▶ **GIVEN PROBLEM**
Could you return the rows from the one containing "Document page, 1164x1607 pixels." through the one containing "For every layout", word for word and with nothing changed?

▶ **SUPPLIED DATA**
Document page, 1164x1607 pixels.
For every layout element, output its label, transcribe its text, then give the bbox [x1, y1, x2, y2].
==
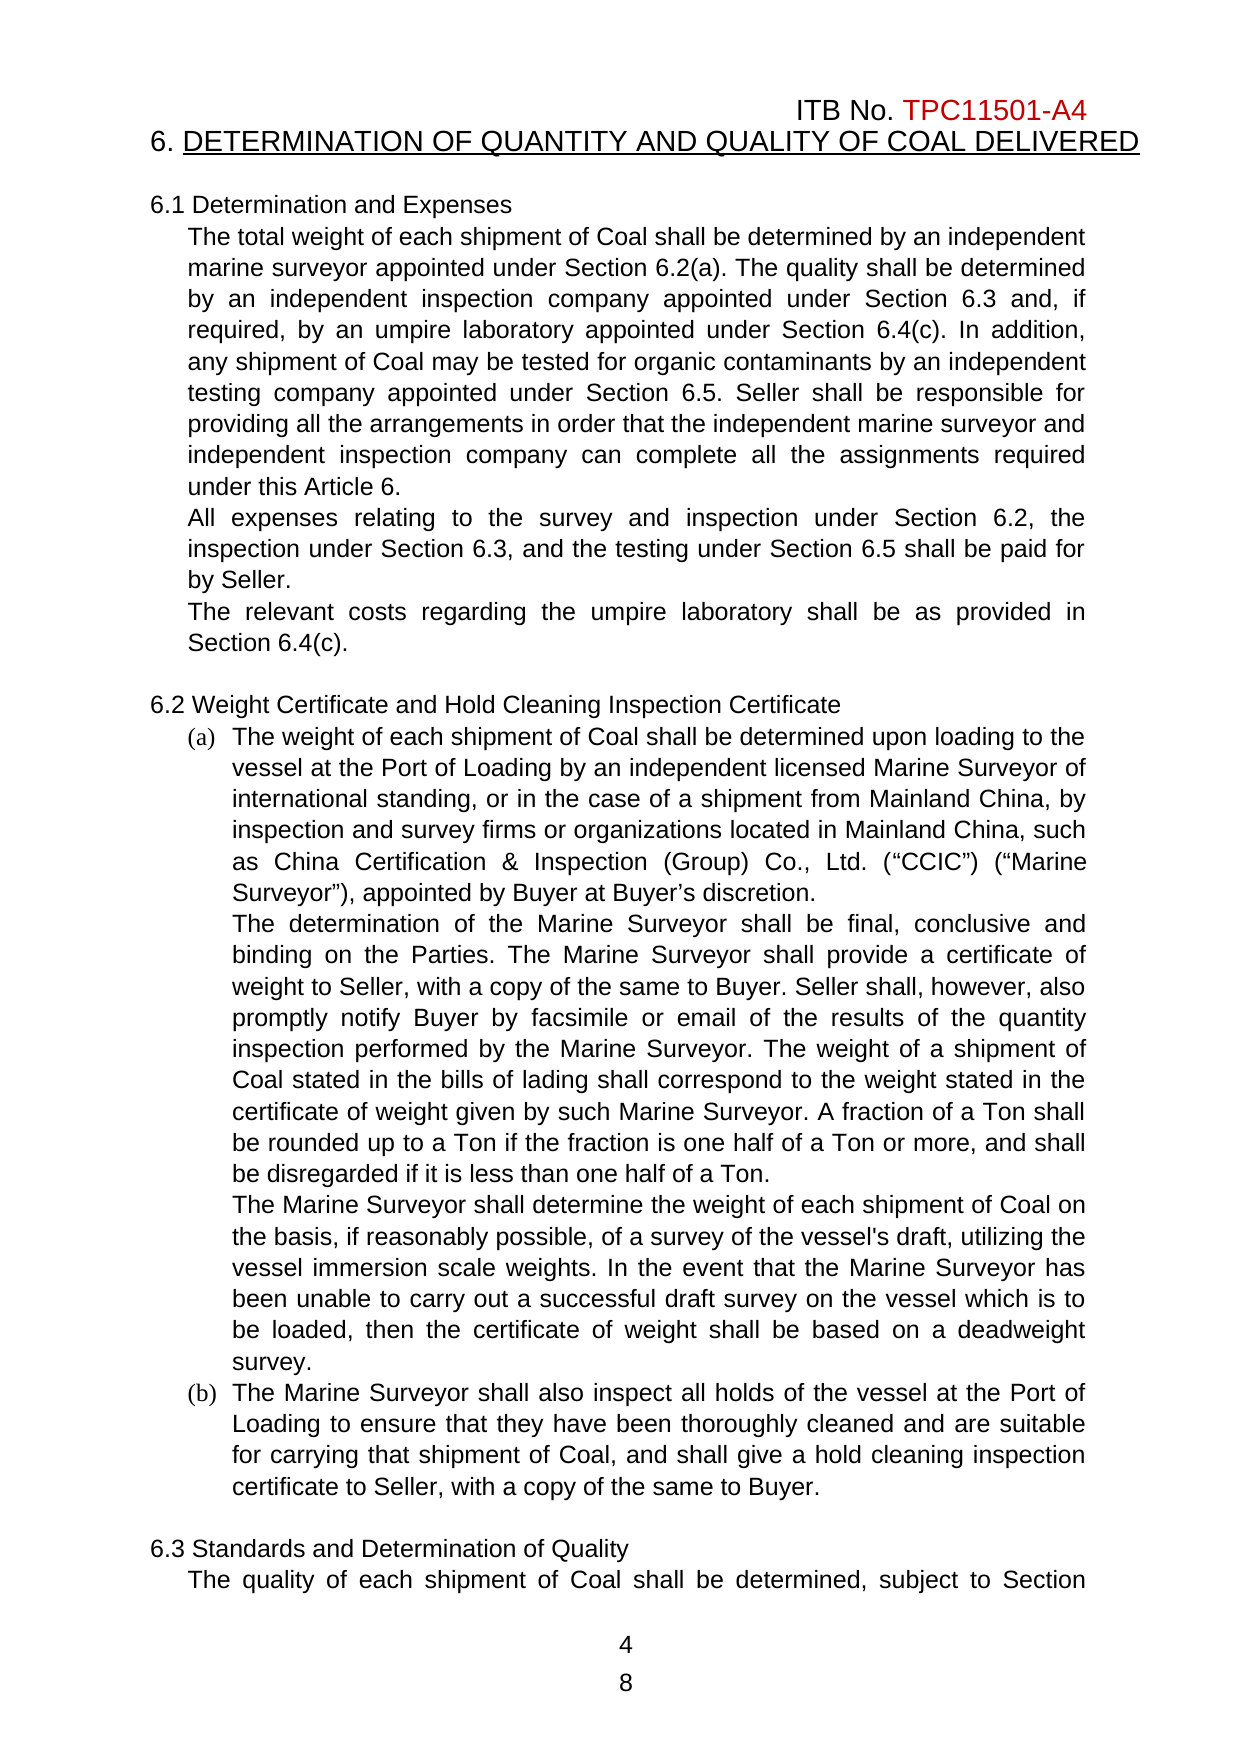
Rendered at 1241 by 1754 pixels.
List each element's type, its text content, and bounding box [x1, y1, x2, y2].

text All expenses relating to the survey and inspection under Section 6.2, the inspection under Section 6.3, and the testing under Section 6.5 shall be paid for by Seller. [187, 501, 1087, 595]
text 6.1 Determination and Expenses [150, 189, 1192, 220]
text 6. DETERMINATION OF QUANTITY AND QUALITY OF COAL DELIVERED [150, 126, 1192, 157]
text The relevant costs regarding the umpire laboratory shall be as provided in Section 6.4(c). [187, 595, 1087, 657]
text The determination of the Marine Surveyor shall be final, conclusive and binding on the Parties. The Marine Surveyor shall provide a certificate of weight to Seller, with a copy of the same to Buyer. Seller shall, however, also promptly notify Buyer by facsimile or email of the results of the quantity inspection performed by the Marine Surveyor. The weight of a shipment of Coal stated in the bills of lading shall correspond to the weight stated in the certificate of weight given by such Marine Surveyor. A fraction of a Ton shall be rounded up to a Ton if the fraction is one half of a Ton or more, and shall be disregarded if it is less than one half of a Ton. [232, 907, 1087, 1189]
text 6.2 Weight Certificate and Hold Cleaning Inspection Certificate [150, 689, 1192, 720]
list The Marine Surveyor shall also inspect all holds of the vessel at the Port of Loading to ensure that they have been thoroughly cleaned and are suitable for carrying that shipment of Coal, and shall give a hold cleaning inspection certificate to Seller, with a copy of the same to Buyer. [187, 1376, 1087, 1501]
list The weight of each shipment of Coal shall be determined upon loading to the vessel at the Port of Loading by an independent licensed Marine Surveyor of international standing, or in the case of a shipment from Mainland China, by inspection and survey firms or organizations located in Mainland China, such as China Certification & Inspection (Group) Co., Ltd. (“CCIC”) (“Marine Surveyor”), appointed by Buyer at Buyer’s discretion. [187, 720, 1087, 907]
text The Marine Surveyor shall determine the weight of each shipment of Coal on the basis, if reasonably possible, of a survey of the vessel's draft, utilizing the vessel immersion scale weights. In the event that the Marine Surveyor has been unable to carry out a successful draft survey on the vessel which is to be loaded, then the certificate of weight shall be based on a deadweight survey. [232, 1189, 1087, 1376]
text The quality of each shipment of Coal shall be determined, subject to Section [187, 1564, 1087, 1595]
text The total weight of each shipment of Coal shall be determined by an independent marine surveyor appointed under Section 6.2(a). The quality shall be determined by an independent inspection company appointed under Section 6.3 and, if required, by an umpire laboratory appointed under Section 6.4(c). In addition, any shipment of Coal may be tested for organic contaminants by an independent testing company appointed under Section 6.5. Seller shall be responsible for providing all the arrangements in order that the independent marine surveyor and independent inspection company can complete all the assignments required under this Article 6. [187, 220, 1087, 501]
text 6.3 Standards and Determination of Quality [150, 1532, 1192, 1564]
==
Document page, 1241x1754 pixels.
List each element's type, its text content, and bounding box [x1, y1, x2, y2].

▶ **WORKED ANSWER**
Document page, 1164x1607 pixels.
For every layout element, output its label, transcribe its text, then give the bbox [x1, y1, x2, y2].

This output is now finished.